--- Data listing Enclosed Below ---
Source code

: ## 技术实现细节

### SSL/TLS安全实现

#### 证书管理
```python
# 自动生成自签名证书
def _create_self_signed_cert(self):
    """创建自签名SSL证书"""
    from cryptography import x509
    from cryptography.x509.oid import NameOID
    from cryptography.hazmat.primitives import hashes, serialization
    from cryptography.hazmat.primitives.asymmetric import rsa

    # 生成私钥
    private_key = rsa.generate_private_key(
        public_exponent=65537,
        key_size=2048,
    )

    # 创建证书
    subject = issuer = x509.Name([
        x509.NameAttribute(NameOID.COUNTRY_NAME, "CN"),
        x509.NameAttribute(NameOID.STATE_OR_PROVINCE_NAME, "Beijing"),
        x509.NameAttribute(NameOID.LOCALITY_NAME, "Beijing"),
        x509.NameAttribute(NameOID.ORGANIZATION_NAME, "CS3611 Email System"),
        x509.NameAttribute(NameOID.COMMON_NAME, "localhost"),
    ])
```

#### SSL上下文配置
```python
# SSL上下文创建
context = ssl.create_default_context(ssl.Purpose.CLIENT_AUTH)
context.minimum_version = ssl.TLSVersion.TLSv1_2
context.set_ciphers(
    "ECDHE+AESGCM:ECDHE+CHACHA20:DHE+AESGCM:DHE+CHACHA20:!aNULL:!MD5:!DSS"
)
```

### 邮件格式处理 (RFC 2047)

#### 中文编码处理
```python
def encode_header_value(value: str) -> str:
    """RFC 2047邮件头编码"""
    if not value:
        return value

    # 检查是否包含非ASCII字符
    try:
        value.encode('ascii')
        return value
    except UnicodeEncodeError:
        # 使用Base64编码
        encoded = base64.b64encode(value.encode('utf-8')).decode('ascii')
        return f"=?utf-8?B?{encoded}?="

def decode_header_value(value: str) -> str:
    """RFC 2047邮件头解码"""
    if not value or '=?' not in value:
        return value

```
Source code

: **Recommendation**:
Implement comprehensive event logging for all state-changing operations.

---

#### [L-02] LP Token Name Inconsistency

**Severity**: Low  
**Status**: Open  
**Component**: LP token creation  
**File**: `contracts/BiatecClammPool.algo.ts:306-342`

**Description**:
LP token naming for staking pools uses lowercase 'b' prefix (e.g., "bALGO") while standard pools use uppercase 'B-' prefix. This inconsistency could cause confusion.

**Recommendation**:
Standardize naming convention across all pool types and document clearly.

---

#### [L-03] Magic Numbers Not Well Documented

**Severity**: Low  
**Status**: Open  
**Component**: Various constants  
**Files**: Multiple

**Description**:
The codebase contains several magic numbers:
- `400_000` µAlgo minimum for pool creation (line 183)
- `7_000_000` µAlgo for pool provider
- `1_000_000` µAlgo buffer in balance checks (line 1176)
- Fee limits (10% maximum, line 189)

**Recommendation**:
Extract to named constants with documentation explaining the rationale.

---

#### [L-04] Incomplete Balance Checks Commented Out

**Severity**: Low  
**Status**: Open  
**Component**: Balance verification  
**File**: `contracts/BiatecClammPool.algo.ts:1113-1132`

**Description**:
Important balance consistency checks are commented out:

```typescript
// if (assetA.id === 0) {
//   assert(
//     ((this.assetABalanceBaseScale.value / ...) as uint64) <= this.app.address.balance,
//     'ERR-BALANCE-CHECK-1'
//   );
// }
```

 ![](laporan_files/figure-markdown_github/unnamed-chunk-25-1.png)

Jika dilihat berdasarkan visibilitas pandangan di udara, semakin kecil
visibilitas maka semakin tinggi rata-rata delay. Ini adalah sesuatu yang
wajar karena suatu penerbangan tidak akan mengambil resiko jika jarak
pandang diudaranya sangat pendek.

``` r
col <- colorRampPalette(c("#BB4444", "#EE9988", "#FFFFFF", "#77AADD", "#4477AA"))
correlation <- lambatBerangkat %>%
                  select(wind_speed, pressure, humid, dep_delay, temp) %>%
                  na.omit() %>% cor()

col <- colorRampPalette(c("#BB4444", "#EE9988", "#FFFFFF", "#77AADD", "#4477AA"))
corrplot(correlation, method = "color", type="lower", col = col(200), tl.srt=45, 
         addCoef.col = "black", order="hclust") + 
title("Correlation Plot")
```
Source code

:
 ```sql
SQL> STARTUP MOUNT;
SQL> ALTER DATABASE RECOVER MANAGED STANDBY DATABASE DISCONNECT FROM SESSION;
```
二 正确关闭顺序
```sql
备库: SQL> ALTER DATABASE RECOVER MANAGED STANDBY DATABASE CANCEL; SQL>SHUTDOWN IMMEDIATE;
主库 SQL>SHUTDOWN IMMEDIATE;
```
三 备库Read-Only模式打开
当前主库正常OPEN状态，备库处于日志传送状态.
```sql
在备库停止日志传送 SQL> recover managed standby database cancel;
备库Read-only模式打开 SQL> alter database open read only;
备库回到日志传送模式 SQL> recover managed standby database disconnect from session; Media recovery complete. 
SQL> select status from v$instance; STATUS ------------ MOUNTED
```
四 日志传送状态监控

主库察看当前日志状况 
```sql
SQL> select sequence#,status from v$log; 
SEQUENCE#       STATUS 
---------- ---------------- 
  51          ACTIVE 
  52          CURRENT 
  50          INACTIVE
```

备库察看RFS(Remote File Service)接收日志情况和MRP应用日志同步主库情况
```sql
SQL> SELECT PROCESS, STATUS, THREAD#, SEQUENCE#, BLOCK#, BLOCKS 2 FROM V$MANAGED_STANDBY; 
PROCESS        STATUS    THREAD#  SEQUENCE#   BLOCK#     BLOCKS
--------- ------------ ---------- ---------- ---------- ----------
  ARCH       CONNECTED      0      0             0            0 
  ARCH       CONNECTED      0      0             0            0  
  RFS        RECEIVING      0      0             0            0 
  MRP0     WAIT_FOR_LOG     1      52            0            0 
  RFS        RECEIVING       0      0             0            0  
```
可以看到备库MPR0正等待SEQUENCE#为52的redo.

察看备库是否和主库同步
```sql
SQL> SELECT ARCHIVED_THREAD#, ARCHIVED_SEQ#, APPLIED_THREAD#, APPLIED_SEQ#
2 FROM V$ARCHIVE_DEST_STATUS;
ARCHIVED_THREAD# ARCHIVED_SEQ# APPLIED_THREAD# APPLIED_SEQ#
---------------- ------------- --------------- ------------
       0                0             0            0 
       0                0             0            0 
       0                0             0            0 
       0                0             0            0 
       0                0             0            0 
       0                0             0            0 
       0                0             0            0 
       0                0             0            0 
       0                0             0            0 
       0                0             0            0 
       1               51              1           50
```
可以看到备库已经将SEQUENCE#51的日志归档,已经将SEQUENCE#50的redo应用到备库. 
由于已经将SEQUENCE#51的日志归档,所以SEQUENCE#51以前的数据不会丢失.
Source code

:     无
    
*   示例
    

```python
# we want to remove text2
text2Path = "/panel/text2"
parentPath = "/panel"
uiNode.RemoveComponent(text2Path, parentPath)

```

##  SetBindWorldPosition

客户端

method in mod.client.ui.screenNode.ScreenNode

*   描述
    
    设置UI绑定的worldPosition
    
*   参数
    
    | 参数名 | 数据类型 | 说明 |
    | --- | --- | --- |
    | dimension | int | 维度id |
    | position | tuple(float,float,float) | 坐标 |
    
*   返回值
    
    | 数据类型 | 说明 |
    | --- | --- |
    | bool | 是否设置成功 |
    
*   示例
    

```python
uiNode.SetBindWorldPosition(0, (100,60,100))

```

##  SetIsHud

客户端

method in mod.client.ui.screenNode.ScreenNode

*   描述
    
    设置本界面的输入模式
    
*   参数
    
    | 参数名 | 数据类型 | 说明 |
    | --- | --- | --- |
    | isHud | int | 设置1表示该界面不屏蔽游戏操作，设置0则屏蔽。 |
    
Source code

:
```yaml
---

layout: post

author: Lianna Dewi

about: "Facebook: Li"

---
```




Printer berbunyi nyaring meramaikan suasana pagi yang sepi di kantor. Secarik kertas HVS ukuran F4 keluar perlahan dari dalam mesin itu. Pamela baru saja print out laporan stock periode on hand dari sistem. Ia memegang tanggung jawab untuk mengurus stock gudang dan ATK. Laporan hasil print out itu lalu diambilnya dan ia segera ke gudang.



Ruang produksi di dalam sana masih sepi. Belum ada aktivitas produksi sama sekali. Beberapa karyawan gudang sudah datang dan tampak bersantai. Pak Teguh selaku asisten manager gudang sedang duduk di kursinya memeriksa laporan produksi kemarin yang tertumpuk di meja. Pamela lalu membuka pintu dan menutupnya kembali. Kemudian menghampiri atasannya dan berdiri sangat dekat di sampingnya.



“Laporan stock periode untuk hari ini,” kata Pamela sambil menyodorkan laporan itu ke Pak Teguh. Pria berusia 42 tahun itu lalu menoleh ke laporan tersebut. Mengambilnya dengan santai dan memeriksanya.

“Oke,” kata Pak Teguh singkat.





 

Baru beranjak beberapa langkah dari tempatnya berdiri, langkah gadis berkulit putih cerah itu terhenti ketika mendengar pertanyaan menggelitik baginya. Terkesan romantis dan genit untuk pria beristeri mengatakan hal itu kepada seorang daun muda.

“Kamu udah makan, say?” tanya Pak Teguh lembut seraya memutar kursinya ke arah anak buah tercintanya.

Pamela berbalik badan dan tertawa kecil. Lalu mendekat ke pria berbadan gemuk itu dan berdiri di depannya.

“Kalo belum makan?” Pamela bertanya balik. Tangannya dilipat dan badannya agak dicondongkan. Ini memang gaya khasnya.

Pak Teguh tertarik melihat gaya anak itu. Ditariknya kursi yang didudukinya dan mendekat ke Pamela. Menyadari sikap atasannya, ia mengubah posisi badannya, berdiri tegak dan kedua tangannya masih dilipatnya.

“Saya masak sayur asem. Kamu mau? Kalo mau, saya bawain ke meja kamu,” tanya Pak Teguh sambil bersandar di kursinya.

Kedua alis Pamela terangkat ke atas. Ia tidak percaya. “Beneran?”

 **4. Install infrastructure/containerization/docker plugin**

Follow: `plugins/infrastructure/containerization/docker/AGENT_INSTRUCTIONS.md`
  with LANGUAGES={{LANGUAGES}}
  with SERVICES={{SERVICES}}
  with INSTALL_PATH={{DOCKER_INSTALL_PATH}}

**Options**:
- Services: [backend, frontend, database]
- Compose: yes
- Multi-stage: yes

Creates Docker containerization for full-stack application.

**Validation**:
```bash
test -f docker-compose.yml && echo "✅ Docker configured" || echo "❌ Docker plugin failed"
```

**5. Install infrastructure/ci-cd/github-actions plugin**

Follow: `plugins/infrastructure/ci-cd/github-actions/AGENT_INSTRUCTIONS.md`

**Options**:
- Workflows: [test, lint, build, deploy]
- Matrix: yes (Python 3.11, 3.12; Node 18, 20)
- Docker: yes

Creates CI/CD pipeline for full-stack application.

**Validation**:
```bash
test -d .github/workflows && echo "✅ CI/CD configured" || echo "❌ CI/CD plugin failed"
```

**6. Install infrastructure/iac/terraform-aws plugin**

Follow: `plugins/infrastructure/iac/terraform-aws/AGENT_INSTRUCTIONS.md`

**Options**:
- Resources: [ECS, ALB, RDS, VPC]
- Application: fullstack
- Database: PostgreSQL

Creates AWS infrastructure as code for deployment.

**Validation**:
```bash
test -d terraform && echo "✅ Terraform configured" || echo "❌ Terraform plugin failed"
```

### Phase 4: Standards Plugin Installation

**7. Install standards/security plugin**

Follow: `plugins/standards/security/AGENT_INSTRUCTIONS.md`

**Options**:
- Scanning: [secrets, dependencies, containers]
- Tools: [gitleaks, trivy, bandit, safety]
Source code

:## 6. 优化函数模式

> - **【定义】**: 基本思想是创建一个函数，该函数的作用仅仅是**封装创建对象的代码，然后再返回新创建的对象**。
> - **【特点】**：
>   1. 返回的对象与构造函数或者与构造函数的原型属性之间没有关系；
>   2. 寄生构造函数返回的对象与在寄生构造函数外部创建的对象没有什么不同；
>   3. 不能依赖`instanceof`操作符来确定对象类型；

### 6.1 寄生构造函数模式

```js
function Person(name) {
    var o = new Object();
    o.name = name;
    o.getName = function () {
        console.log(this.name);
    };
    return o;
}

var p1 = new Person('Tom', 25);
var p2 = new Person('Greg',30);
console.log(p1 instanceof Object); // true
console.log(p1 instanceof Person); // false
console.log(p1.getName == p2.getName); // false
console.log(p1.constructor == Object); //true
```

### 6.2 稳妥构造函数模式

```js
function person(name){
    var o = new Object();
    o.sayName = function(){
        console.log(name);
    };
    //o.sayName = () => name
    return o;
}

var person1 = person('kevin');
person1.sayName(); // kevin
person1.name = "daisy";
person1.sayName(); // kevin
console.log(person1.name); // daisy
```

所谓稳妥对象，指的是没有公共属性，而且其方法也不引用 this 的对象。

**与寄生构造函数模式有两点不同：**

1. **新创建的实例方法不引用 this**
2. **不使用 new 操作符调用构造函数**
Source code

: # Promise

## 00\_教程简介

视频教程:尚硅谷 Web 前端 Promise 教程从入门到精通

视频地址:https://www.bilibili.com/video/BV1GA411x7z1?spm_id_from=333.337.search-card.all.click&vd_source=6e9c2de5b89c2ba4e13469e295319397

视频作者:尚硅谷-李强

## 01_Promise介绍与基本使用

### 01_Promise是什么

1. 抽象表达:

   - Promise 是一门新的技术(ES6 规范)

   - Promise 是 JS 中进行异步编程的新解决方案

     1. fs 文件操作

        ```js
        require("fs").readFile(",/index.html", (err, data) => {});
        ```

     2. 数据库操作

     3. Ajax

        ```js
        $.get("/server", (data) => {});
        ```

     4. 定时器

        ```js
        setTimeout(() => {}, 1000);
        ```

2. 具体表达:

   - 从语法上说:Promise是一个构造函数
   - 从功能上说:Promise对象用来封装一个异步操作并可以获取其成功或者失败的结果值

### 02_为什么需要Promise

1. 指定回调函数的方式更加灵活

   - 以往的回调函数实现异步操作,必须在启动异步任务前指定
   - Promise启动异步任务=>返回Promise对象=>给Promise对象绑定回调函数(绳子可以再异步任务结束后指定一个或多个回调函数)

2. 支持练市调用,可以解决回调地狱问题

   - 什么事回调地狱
--- End of Enclosed Data listing ---
Task: Read through the entries and copy every line that includes "security".

Completed exercise:
**7. Install standards/security plugin**
Follow: `plugins/standards/security/AGENT_INSTRUCTIONS.md`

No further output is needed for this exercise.